#### Activity:
From the listing below, pull out every line where the string "root" appears.

---------- Data extracts ----------

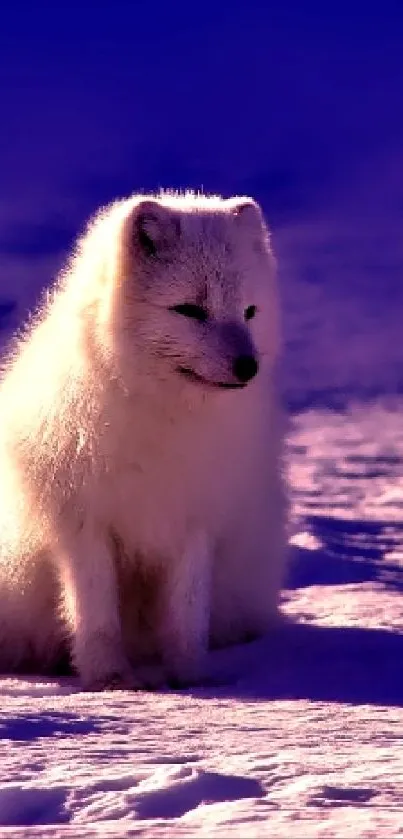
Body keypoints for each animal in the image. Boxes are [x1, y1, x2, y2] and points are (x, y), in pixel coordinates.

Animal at [0, 194, 288, 692]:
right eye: (190, 310)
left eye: (249, 312)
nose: (248, 366)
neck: (165, 419)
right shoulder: (83, 524)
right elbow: (95, 615)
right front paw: (110, 679)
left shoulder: (194, 520)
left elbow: (187, 616)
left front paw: (190, 677)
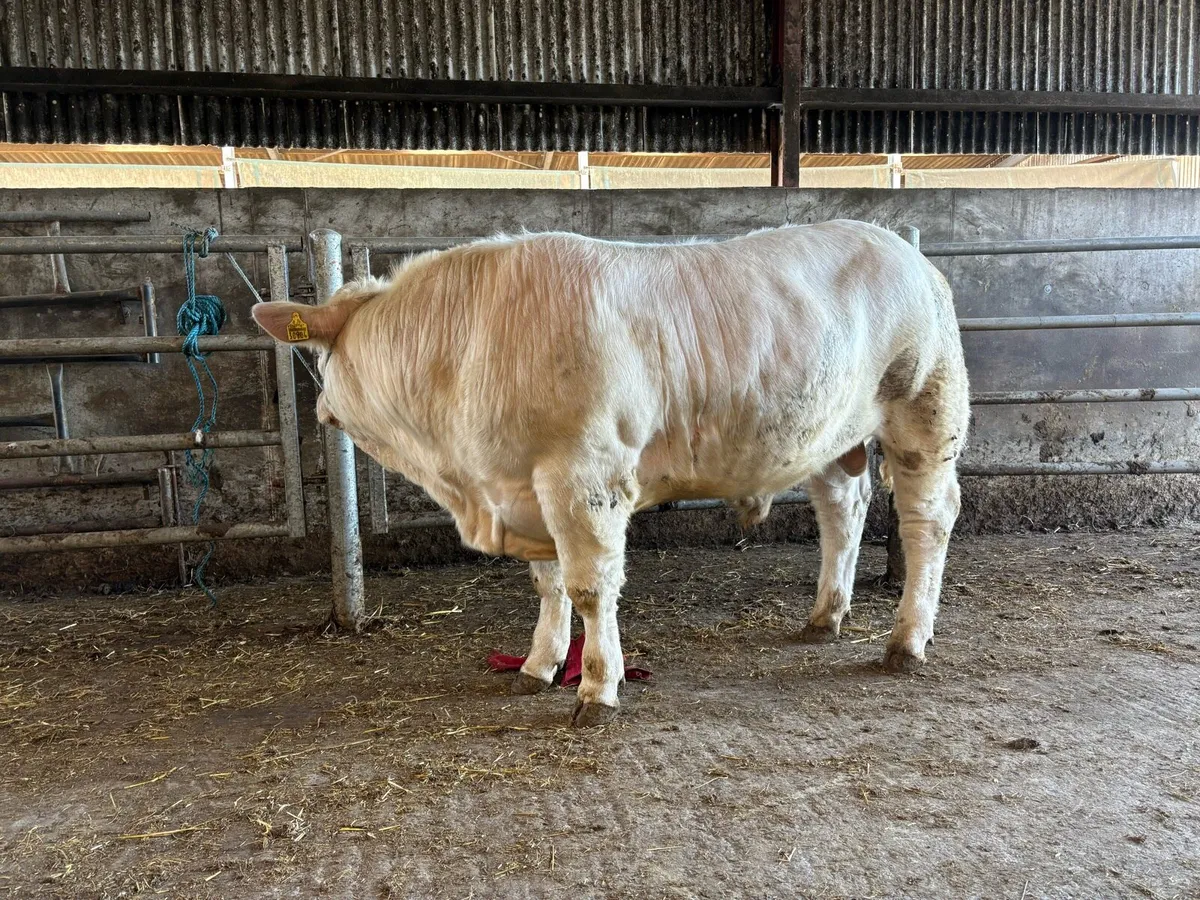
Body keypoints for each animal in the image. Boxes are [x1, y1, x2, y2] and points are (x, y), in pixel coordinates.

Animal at [252, 222, 970, 727]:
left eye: (320, 355)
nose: (318, 409)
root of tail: (905, 250)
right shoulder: (526, 486)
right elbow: (547, 585)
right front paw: (540, 664)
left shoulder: (583, 476)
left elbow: (590, 587)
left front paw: (597, 686)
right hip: (824, 434)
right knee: (842, 510)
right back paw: (826, 614)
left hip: (925, 410)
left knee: (926, 522)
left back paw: (907, 640)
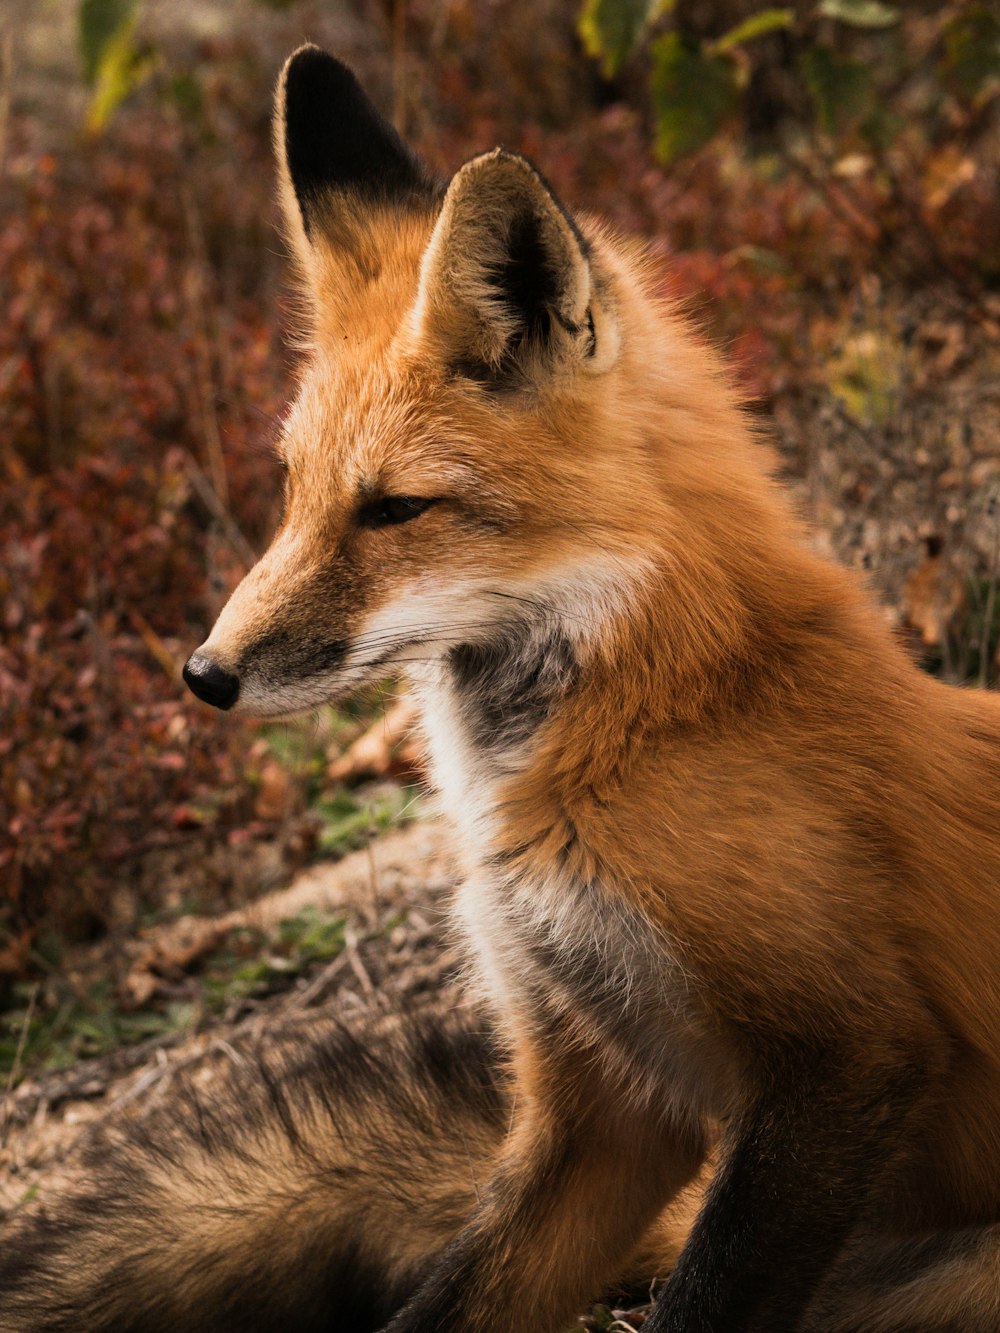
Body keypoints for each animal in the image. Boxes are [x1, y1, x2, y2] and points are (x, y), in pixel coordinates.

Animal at [5, 41, 1000, 1333]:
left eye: (393, 509)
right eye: (292, 489)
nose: (204, 674)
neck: (657, 725)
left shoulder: (847, 1062)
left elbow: (698, 1299)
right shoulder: (596, 1108)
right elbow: (452, 1297)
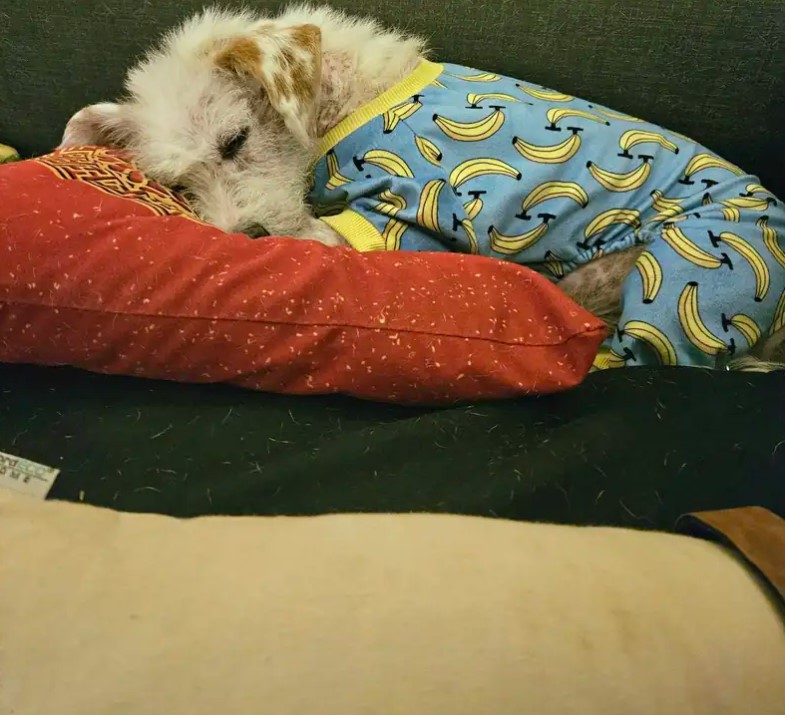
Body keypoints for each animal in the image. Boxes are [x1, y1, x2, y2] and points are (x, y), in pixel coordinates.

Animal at [59, 5, 784, 372]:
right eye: (180, 186)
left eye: (235, 140)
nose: (249, 238)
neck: (344, 100)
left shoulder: (388, 218)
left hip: (675, 278)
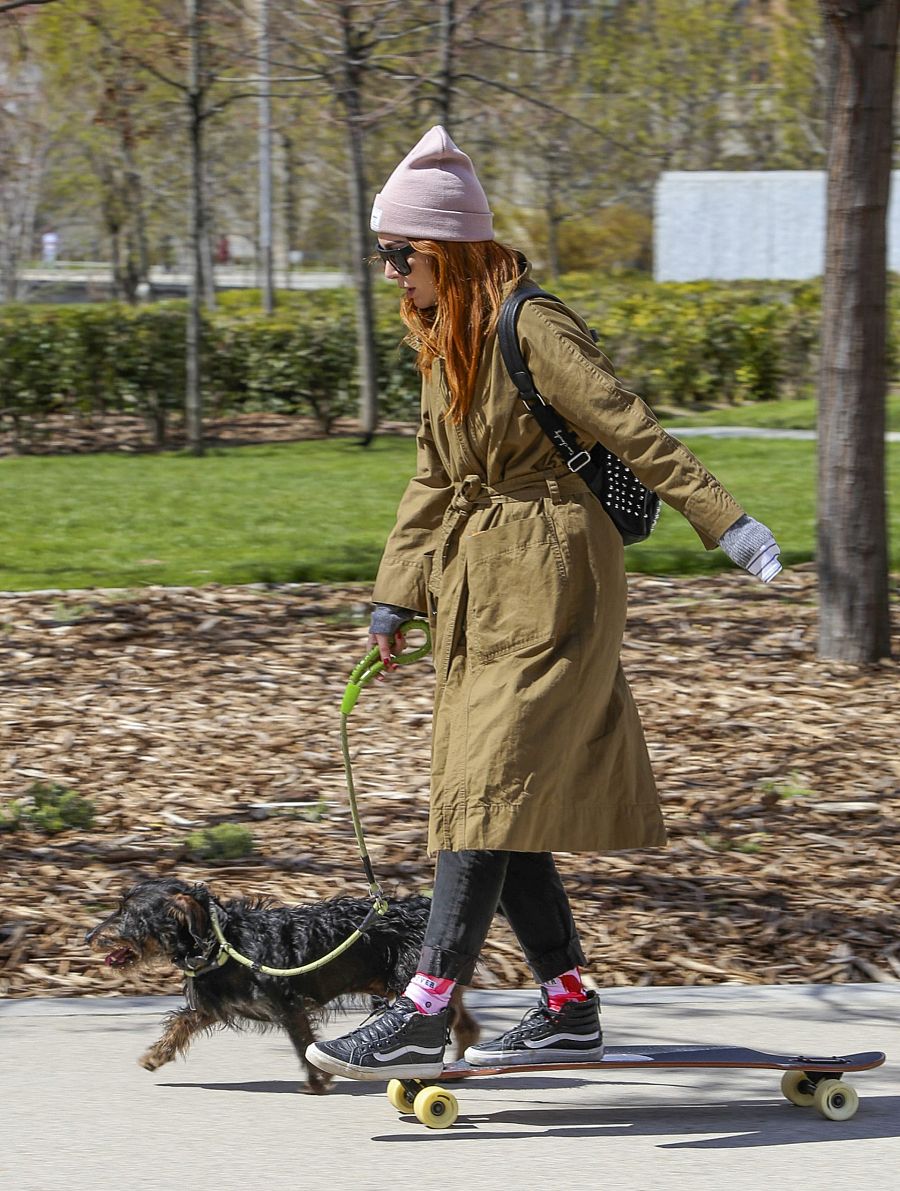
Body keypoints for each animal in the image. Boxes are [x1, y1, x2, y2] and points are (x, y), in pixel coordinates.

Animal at [86, 871, 478, 1090]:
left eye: (128, 913)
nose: (90, 935)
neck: (225, 941)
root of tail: (423, 908)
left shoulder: (288, 1005)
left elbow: (302, 1043)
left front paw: (317, 1083)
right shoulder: (215, 1004)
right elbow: (182, 1022)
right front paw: (156, 1054)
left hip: (403, 978)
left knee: (449, 1017)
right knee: (465, 1022)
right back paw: (460, 1063)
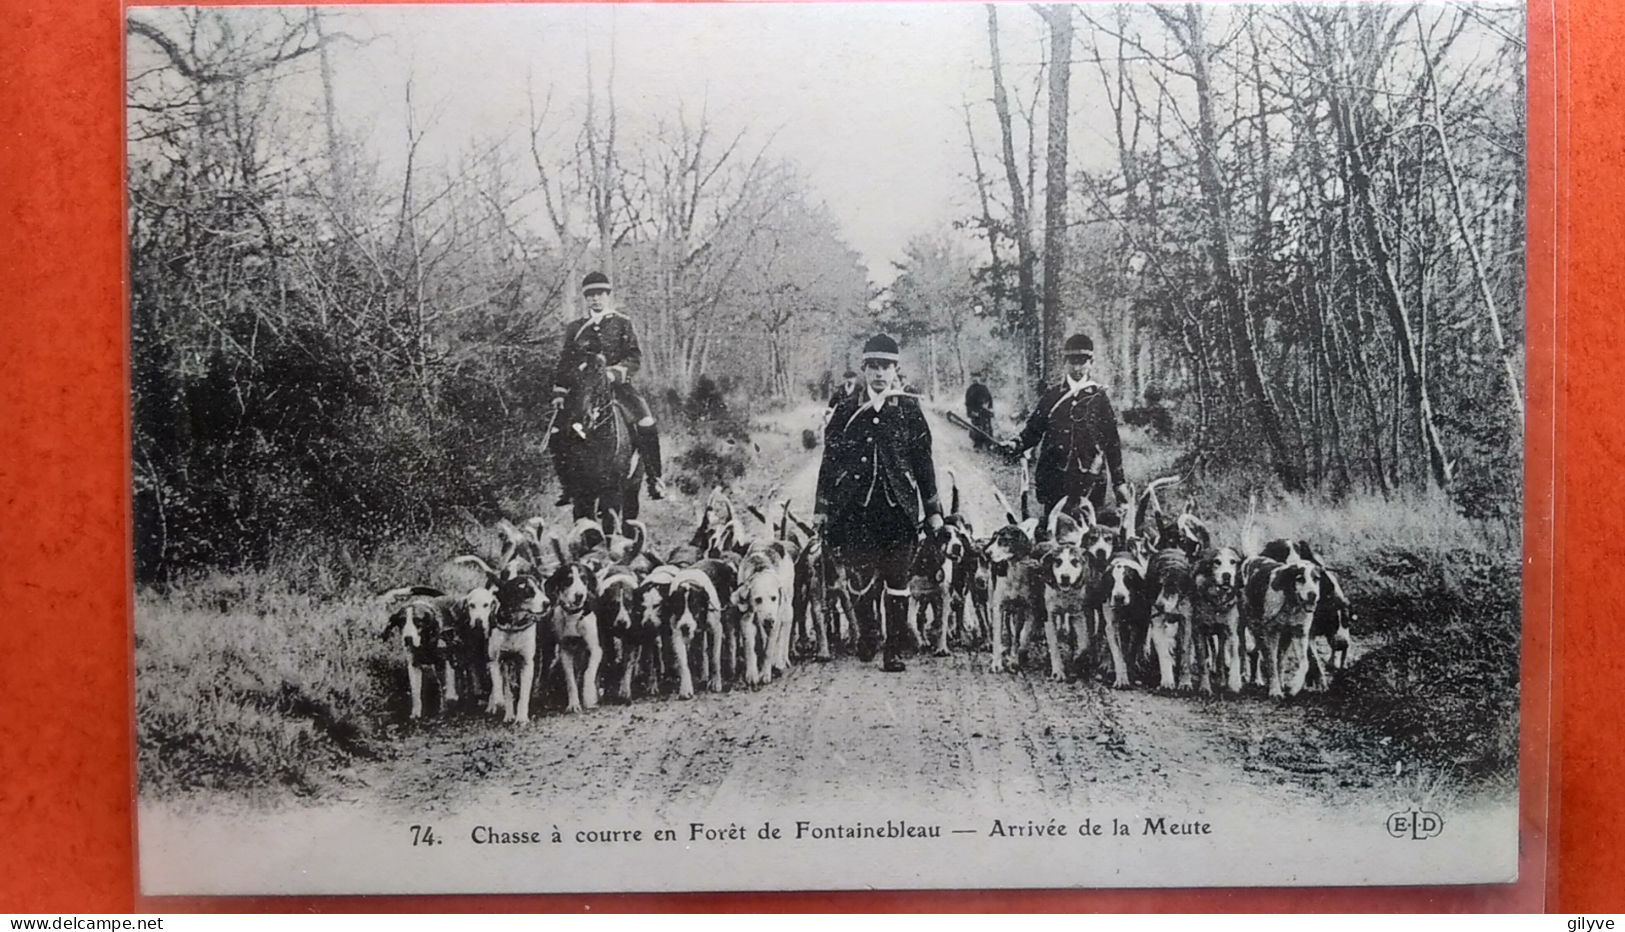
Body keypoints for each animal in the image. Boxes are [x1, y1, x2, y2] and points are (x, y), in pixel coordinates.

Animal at [552, 353, 640, 529]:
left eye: (600, 374)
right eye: (573, 375)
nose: (582, 418)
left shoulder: (612, 494)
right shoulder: (581, 494)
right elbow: (587, 527)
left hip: (633, 487)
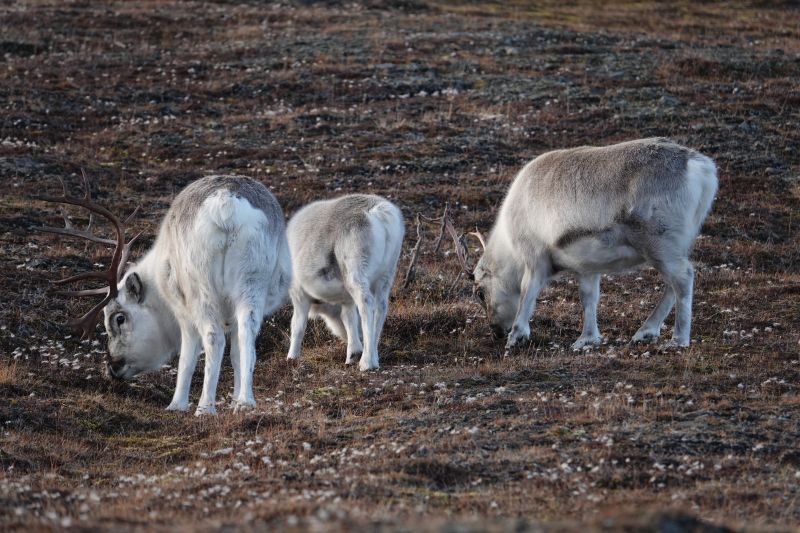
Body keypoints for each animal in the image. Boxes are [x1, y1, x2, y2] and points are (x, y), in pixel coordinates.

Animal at [36, 175, 292, 415]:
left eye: (119, 318)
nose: (112, 368)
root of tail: (226, 203)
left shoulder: (182, 310)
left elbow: (187, 357)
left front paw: (177, 404)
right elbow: (238, 355)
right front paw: (237, 401)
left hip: (200, 287)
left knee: (213, 337)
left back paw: (205, 407)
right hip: (251, 283)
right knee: (248, 333)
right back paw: (247, 403)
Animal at [285, 194, 404, 371]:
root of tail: (378, 213)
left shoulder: (299, 295)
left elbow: (297, 326)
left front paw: (291, 357)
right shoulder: (346, 300)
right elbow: (349, 319)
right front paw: (352, 353)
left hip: (356, 273)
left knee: (366, 304)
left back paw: (366, 362)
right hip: (386, 275)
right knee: (381, 307)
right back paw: (373, 357)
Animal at [455, 138, 717, 353]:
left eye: (480, 292)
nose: (496, 331)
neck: (509, 247)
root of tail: (702, 167)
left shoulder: (535, 259)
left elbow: (527, 294)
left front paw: (517, 335)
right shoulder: (587, 267)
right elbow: (588, 298)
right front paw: (586, 339)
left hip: (659, 243)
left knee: (683, 278)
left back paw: (678, 339)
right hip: (673, 245)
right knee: (673, 284)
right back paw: (645, 331)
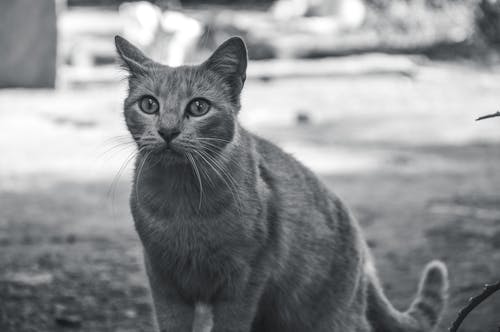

----------

#### Result of this exercise:
root of tail: (905, 250)
root of tail: (423, 908)
root of tail: (226, 203)
root of tail: (378, 213)
root of tail: (702, 167)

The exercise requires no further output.